UPPER ARLINGTON, Ohio (AP) — Like thousands of other young men in the 1940s, Rupert Starr joined the Army, fought overseas and saw his share of hardship, including several weeks as a German prisoner of war. He returned to Ohio with a Bronze Star for heroism and a secret.
Not until his service as a military man was needed once again — this time as an activist against the Pentagon’s “Don’t Ask Don’t Tell” policy — did Starr, who is gay, slowly step out of the closet.
Now 92 and still on the go, Starr — known universally by his family nickname “Twink” — is unabashed in his support for fellow gays in the service and love for his country.
“They were saying that you could not have the courage or the nerve to be in combat and you weren’t qualified then to protect your buddy, because you would give up, you’d fade or you’d die, you cry,” said Starr, who was honored last weekend at a Stonewall Columbus veterans event.
“Well, that’s not true,” he said. “And I can prove it.”
Starr grew up in the central Ohio village of Mount Sterling, where his father was a dentist and his mother a high school teacher.

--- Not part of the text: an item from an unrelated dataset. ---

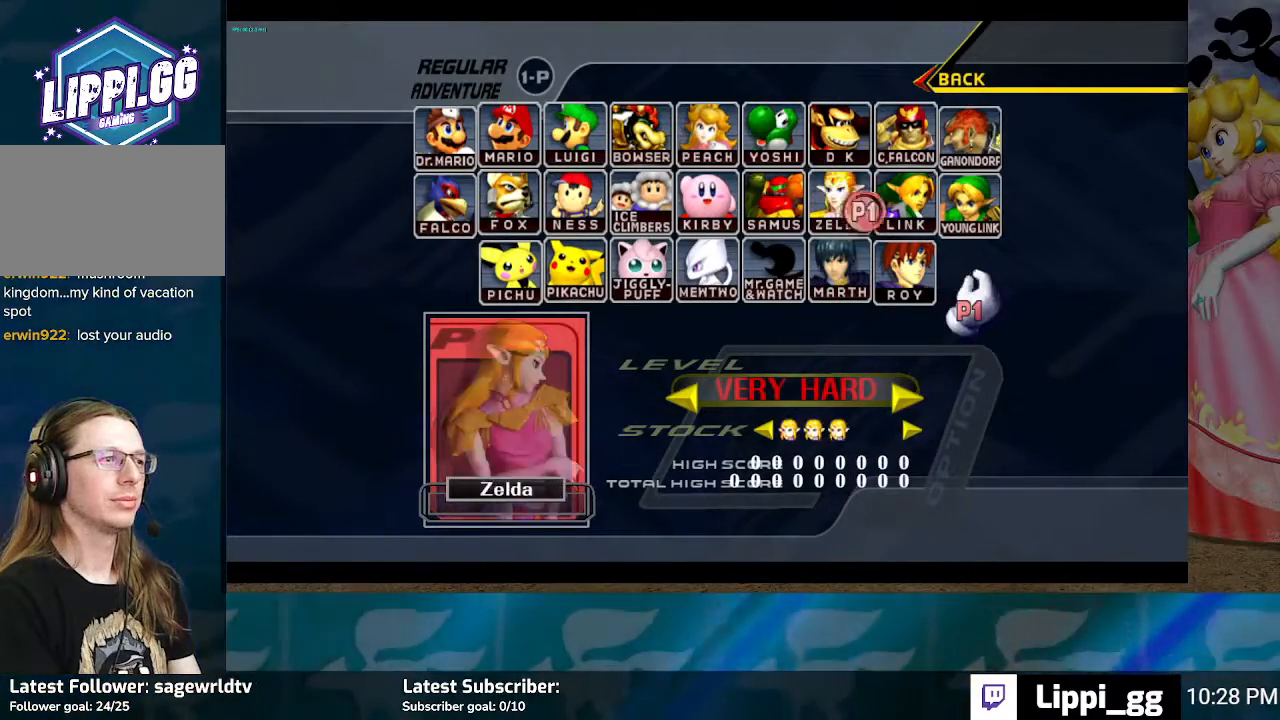
{"buttons": [], "left_stick": "center", "right_stick": "center", "events": [[133, "B", "up"], [233, "A", "down"], [333, "A", "up"]]}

He majored in business at Ohio University where he joined ROTC. He enlisted in 1943 and graduated from infantry school as a second lieutenant.
Starr, a liaison officer with the 422nd Regiment of the 106th Infantry Division, was shipped overseas in October 1944, first to England, then to St. Vith, Belgium. He was returning to headquarters from a mission trying to establish a regiment’s whereabouts in the Battle of the Bulge when he and a sergeant were captured by Germans on Dec. 21, 1944.
Starr survived a series of harrowing travails as a POW, including eight days in a boxcar jammed far beyond capacity with other prisoners and forced marches in subzero weather, before finally arriving in a small German town where his captors fled ahead of the Russians in mid-February 1945. He arrived home in Boston on April 20, 1945.
Starr worked briefly for Procter & Gamble Co. in Dayton, then came to Columbus in 1950 to work for real estate developer John Galbreath — also of Mount Sterling — who later became owner of the Pittsburgh Pirates. Starr later struck out on his own, becoming a well-known real estate agent and civic leader.
Starr met interior designer Allan Wingfield in a college bar near Ohio State in 1954 and they were together 53 years until Wingfield’s death in 2007. Starr’s house in suburban Upper Arlington is filled with American flags, art and mementos of his travels to 154 countries. He has another trip planned in the spring to Stow-on-the-Wold, England, where he first arrived as a soldier almost 70 years ago.
In 2004, Starr met filmmaker Patrick Sammon, a member of Log Cabin Republicans, the nation’s largest GOP organization representing gays and lesbians. Sammon persuaded Starr to make a promotional video, “Courage Under Fire,” to be used in the effort to defeat “Don’t Ask Don’t Tell.”
The video was just one part of a multi-pronged effort by several groups to repeal the policy. Log Cabin considered “Courage Under Fire,” given to every member of the U.S. House and Senate, an important part of its efforts to persuade Republicans to join the cause. The 1993 policy was eventually overturned in 2011.
“You didn’t often hear about the greatest generation and the fact that some of them were gay and lesbian,” Sammon said.
In 2009, Starr was named grand marshal of the Columbus gay pride parade, the second largest in the Midwest after Chicago. It was a far cry from decades ago when Starr watched a pride parade standing by bushes where he figured he could hide in case someone saw him.
Since then, Starr hasn’t hesitated to talk about his sexuality, his wartime service or his belief that those who want to serve should be able to do so.
“I’m so proud of my country,” Starr said. “I’m so proud of my part in making our country what it is today.”